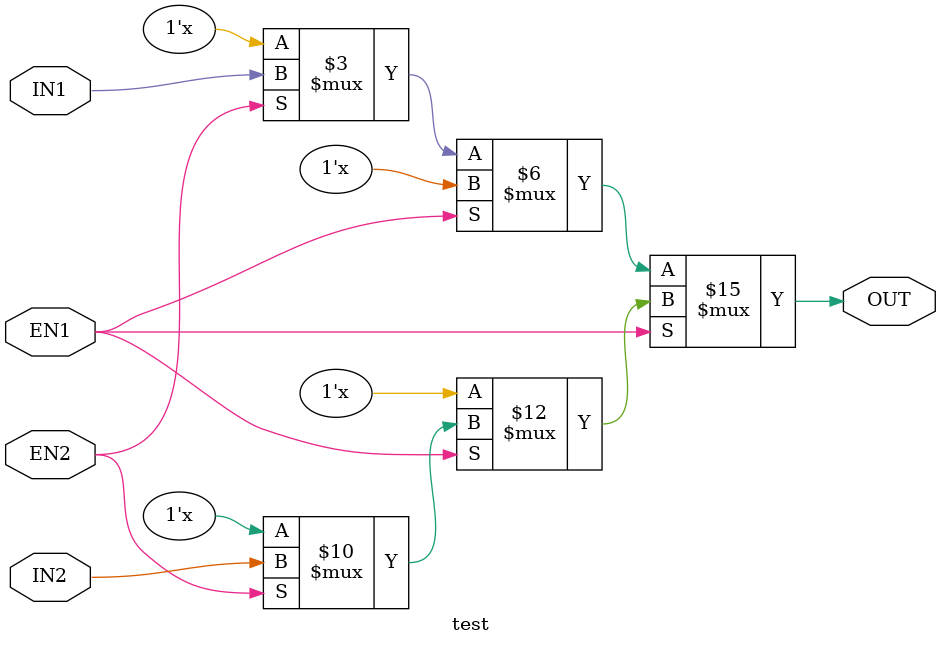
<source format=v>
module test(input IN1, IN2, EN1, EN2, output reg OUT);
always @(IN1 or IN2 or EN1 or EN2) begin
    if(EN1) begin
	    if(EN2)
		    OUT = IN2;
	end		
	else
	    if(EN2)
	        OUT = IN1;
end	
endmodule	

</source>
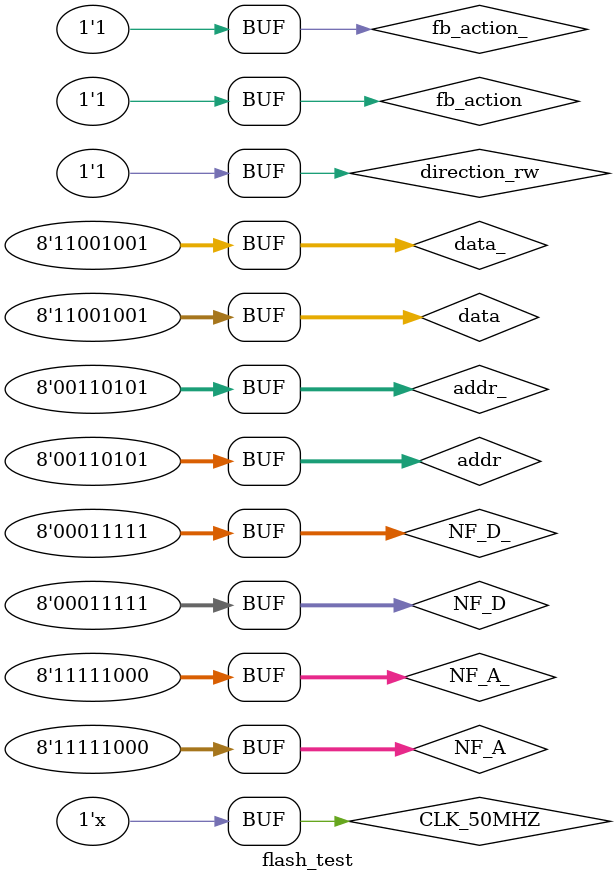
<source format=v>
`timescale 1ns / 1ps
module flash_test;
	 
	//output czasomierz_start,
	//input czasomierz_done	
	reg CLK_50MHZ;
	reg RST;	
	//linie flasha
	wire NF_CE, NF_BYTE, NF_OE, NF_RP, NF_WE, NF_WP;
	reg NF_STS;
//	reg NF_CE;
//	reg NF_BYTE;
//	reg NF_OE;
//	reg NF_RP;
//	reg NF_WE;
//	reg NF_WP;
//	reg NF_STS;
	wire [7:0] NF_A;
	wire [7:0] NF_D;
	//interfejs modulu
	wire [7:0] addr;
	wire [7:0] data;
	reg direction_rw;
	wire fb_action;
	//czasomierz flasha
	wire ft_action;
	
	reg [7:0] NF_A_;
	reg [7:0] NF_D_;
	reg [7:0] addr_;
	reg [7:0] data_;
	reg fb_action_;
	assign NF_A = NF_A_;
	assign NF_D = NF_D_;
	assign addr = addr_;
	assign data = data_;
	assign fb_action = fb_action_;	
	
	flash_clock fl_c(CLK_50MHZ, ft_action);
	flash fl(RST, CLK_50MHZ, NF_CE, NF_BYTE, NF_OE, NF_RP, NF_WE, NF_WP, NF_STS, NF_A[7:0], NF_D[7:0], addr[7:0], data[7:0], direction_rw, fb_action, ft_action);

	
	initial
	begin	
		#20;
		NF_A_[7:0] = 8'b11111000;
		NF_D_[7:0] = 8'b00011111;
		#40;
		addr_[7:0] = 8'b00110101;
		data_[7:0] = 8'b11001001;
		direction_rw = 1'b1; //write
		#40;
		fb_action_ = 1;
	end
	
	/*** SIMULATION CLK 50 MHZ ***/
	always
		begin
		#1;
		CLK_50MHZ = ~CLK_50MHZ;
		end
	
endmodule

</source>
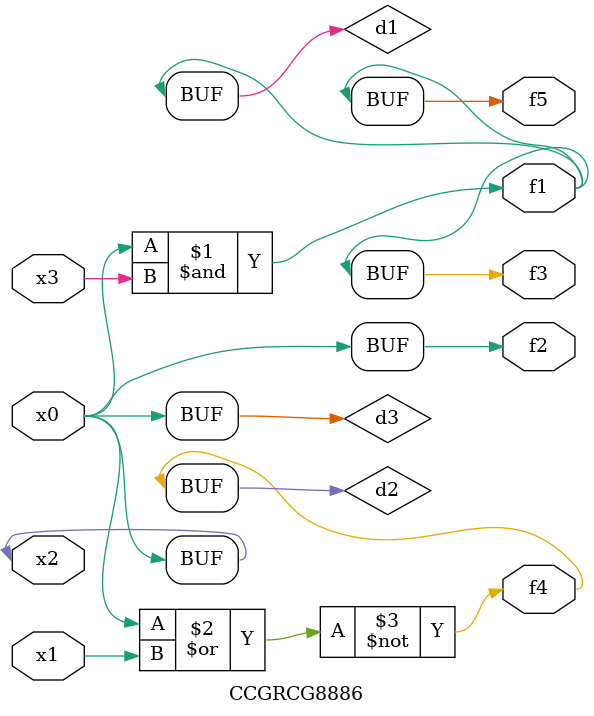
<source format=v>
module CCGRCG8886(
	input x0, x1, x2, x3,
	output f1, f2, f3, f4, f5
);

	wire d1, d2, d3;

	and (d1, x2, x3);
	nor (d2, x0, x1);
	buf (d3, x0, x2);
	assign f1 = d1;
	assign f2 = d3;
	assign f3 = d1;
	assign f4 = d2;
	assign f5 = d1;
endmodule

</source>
════════
**Task details**
In the entries above, the lines between the one holding "reg direction_rw;" and the one holding "flash_clock fl_c(CLK_50MHZ, ft_action);", inclusive, are to be printed exactly as written, and those alone.

**Solved problem**
	reg direction_rw;
	wire fb_action;
	//czasomierz flasha
	wire ft_action;
	
	reg [7:0] NF_A_;
	reg [7:0] NF_D_;
	reg [7:0] addr_;
	reg [7:0] data_;
	reg fb_action_;
	assign NF_A = NF_A_;
	assign NF_D = NF_D_;
	assign addr = addr_;
	assign data = data_;
	assign fb_action = fb_action_;	
	
	flash_clock fl_c(CLK_50MHZ, ft_action);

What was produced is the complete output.